Instructions:
(1) According to the tennis probability thread, what does the color of a circle in the game graph indicate?
(2) Rewrite the first paragraph of the tennis probability thread that begins "The color of a circle" as a short list that keeps its main facts.

Source document:
=======

Tennis Probabilities Challenge

[PeroK]

Let's assume that a player has a probability $p$ of winning a point on the opponent's serve.

1) What is the probability ($P$) of a break of serve - i.e. winning the game?

2) What is the expected number of break points per service game?

PS I had a mistake in my original calculation for 2). Deleted unhelpful hints!

 

[Bosko]

Let the player, who serve first, be "Red" and his opponent "Blue".
The graph of the game is:

The color of a circle indicate who serve and in a circe is the current score.
The probabilities (p and 1-p) are written next to the arrows.

Does the probability to win on the opponent serve is the same for both players ?

 

[PeroK]

Let the player, who serve first, be "Red" and his opponent "Blue".
The graph of the game is:
View attachment 340309
The color of a circle indicate who serve and in a circe is current score.
The probabilities (p and 1-p) are written next to the arrows.

=======

Data entries:
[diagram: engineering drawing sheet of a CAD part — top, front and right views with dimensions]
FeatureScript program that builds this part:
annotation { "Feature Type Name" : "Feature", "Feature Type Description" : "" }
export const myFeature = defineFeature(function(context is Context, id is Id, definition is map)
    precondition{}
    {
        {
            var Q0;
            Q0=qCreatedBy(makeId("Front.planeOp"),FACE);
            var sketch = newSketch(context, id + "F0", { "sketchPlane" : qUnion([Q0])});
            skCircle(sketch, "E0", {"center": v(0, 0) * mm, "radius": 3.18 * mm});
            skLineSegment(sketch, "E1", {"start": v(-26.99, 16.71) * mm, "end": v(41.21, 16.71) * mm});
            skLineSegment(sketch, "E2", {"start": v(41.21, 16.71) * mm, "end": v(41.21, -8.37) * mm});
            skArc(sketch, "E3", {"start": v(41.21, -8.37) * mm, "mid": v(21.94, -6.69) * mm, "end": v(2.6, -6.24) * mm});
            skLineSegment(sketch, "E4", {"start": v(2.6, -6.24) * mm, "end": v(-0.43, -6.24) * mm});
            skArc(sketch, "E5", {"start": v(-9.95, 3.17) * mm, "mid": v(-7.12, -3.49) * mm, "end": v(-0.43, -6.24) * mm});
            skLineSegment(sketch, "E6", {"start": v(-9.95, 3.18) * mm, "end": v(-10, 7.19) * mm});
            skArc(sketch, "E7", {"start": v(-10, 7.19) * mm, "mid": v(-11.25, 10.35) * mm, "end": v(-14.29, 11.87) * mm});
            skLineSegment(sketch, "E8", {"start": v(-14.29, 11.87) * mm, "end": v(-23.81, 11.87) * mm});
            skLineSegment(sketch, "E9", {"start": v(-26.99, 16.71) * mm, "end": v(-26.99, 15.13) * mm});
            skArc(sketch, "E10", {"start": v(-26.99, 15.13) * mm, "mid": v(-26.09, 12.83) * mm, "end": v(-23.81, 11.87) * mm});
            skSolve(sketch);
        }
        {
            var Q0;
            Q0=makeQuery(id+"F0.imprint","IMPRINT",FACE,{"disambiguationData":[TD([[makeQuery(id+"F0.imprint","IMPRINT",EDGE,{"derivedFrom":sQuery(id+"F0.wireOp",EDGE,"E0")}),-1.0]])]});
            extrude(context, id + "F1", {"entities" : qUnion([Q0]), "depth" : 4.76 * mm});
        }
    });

=======

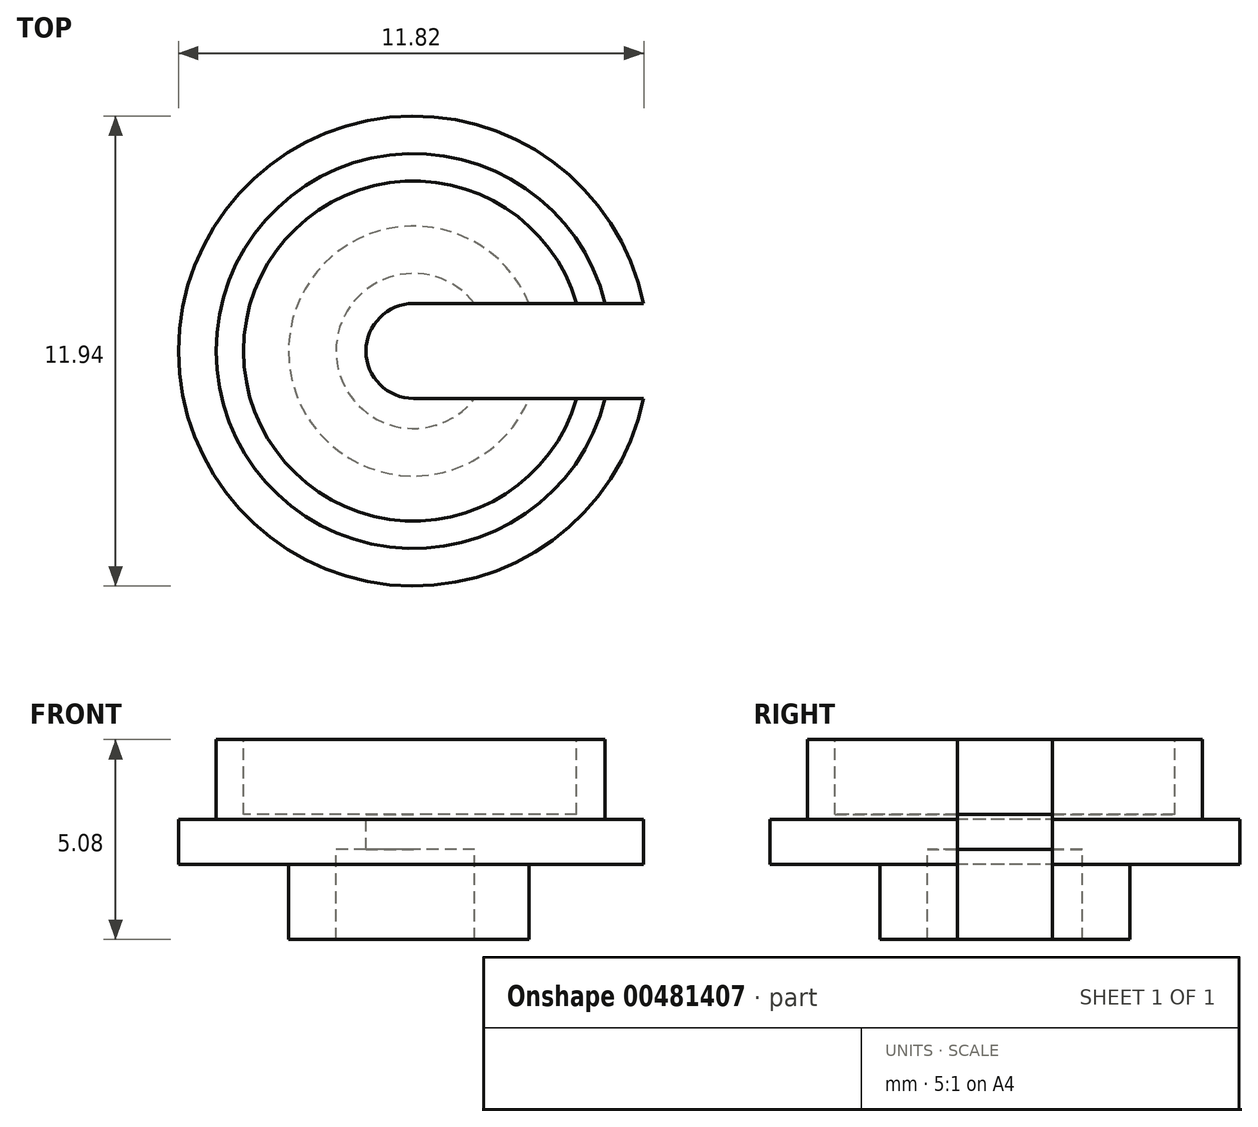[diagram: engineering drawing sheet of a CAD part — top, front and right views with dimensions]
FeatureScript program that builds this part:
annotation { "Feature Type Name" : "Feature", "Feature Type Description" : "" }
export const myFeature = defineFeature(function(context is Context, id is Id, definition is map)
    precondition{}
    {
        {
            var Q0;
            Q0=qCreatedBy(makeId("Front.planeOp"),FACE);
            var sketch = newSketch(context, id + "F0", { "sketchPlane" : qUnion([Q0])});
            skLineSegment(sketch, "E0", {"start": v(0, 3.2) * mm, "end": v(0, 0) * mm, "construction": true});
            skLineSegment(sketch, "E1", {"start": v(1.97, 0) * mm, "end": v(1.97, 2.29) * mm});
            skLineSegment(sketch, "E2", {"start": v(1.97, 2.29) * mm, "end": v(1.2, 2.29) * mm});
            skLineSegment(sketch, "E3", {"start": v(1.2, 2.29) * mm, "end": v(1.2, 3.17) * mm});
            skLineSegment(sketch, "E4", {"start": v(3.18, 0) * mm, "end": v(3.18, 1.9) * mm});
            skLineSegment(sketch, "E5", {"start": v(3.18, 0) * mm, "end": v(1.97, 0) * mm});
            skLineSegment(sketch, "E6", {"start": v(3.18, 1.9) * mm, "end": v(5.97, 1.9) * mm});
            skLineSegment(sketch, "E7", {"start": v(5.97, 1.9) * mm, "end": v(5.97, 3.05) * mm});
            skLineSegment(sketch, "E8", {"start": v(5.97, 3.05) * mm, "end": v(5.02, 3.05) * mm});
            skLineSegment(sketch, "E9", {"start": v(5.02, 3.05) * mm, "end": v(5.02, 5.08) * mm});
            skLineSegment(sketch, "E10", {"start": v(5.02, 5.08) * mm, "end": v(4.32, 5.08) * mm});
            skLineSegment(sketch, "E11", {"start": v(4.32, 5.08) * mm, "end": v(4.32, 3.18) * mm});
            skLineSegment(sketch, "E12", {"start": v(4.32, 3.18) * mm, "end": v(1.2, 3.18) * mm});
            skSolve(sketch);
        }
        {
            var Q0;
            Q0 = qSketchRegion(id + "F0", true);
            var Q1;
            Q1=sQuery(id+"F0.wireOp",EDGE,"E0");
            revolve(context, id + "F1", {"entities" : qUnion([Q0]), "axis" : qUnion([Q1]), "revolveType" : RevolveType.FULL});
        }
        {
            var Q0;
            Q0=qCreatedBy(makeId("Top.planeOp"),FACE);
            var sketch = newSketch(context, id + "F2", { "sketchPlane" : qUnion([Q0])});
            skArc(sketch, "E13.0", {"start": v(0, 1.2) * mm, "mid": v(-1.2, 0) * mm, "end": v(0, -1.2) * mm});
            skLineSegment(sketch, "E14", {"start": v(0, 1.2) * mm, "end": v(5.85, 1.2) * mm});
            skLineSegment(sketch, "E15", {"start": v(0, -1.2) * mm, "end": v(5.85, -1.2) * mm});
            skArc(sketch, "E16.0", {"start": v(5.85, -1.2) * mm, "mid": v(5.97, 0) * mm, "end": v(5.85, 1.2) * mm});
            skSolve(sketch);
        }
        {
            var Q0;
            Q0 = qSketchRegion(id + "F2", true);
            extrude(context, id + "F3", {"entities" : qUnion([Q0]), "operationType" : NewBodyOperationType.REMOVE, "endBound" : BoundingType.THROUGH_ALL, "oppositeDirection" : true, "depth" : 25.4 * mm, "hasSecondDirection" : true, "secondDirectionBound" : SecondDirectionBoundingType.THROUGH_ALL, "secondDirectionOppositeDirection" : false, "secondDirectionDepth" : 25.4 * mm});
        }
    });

=======

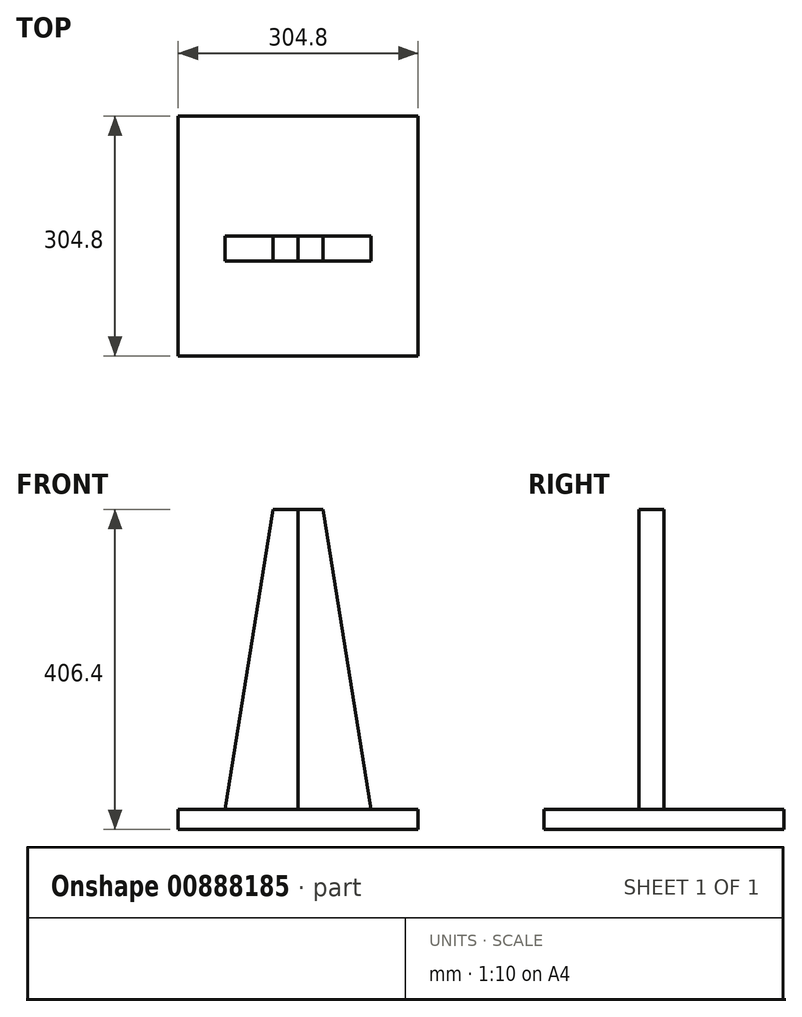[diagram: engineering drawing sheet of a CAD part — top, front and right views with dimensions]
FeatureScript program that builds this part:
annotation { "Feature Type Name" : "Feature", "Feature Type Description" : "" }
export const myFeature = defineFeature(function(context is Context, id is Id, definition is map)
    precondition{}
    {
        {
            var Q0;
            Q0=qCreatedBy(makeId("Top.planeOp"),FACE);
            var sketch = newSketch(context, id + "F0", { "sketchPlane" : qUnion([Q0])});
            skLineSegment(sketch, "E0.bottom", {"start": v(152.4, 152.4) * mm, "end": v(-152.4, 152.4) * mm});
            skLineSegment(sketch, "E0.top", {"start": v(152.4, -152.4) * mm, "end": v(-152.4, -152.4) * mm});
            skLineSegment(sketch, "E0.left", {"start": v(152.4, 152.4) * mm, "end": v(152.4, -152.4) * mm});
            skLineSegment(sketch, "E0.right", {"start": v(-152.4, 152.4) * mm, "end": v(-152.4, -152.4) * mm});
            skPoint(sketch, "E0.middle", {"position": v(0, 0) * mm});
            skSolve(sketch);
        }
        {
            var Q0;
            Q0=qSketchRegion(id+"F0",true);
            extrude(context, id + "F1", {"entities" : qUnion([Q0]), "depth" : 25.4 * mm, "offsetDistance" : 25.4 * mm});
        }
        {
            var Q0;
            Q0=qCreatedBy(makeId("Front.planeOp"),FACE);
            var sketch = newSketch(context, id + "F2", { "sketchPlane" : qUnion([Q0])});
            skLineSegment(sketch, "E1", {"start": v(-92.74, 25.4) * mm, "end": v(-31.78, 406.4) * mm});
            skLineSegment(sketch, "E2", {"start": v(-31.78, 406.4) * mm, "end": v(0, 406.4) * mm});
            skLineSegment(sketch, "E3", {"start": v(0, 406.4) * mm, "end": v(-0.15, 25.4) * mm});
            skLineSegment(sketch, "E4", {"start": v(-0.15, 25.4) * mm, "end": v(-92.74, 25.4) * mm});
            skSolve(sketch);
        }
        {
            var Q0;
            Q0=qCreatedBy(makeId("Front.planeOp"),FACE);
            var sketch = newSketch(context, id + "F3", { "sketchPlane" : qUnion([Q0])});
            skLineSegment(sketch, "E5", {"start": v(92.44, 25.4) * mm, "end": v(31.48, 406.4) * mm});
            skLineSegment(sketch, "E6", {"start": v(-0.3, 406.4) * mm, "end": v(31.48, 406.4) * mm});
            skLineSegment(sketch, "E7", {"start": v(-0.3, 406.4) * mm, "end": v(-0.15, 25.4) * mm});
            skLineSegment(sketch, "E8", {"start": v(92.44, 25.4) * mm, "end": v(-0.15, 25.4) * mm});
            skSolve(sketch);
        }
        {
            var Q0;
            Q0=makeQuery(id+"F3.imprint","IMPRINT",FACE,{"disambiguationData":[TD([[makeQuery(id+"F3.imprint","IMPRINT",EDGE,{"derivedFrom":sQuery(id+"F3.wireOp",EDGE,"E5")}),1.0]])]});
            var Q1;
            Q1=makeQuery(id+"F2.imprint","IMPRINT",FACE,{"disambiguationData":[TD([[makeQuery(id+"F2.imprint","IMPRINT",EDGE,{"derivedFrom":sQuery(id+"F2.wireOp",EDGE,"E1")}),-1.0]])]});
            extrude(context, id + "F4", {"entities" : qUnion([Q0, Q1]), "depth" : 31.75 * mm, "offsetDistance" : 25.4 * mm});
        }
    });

=======

Task-by-task answers:
(1) The color of a circle indicates who is serving.

(2)
- Circle color: shows who serves.
- Inside each circle: the current score.
- Next to the arrows: the probabilities p and 1-p.